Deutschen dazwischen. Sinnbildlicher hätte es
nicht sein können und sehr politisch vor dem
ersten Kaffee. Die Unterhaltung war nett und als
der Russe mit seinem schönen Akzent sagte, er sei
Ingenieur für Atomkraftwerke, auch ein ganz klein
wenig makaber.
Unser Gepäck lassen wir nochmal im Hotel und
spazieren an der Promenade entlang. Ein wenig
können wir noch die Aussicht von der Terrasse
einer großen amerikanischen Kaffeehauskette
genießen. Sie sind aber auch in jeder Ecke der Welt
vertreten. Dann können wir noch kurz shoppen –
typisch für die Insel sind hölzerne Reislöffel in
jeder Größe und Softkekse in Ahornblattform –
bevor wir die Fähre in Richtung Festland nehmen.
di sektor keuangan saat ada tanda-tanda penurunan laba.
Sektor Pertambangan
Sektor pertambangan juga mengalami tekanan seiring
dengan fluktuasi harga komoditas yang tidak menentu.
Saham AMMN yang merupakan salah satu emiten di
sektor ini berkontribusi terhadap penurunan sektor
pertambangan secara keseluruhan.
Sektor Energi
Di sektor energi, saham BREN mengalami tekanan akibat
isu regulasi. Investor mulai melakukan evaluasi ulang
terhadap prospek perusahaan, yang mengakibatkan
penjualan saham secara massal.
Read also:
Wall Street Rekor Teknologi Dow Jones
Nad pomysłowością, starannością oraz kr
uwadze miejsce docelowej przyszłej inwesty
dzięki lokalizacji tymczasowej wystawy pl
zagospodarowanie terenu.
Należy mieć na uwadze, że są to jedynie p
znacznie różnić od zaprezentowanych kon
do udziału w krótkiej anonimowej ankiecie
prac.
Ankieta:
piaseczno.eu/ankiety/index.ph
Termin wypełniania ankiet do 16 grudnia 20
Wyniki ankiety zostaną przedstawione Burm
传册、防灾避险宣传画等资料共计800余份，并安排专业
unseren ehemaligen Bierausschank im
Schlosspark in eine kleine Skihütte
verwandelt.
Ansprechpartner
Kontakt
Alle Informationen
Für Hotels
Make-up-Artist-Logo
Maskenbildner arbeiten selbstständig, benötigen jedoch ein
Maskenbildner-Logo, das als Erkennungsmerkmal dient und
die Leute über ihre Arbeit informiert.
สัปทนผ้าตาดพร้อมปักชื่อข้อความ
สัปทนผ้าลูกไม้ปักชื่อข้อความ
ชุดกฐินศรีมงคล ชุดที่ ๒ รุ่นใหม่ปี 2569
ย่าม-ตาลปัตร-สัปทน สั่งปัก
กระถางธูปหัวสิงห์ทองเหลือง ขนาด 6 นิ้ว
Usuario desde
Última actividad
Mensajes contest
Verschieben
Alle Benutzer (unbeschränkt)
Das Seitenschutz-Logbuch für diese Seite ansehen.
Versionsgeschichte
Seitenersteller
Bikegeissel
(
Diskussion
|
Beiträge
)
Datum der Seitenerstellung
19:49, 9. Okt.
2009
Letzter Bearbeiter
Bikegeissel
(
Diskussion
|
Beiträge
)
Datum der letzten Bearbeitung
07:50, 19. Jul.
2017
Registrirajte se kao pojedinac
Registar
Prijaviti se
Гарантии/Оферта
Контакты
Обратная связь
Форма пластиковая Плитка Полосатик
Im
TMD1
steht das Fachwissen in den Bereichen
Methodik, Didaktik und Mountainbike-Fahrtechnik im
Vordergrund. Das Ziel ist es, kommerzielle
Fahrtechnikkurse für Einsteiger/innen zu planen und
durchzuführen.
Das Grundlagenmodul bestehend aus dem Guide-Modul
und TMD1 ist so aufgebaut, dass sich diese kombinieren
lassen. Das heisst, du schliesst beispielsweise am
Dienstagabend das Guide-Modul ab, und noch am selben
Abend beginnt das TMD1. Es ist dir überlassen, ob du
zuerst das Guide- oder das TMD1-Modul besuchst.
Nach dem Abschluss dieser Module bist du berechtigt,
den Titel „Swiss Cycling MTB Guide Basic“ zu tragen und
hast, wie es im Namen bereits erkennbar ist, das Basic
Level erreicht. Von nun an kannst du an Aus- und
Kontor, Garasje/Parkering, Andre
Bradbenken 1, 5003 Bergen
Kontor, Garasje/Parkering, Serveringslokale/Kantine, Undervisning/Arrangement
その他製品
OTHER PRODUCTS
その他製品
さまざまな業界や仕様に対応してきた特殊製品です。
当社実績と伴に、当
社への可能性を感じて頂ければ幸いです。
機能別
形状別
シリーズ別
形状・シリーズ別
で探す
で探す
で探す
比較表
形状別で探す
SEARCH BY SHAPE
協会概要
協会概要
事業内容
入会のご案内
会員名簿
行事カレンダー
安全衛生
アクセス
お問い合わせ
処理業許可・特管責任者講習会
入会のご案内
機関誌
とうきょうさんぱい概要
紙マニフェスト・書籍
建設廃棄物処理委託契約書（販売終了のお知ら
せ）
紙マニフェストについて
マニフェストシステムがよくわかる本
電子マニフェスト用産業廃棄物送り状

********************

#### [Required work]
Show me each line of the listing above with "sind" in it.

#### [Exercise output]
genießen. Sie sind aber auch in jeder Ecke der Welt
typisch für die Insel sind hölzerne Reislöffel in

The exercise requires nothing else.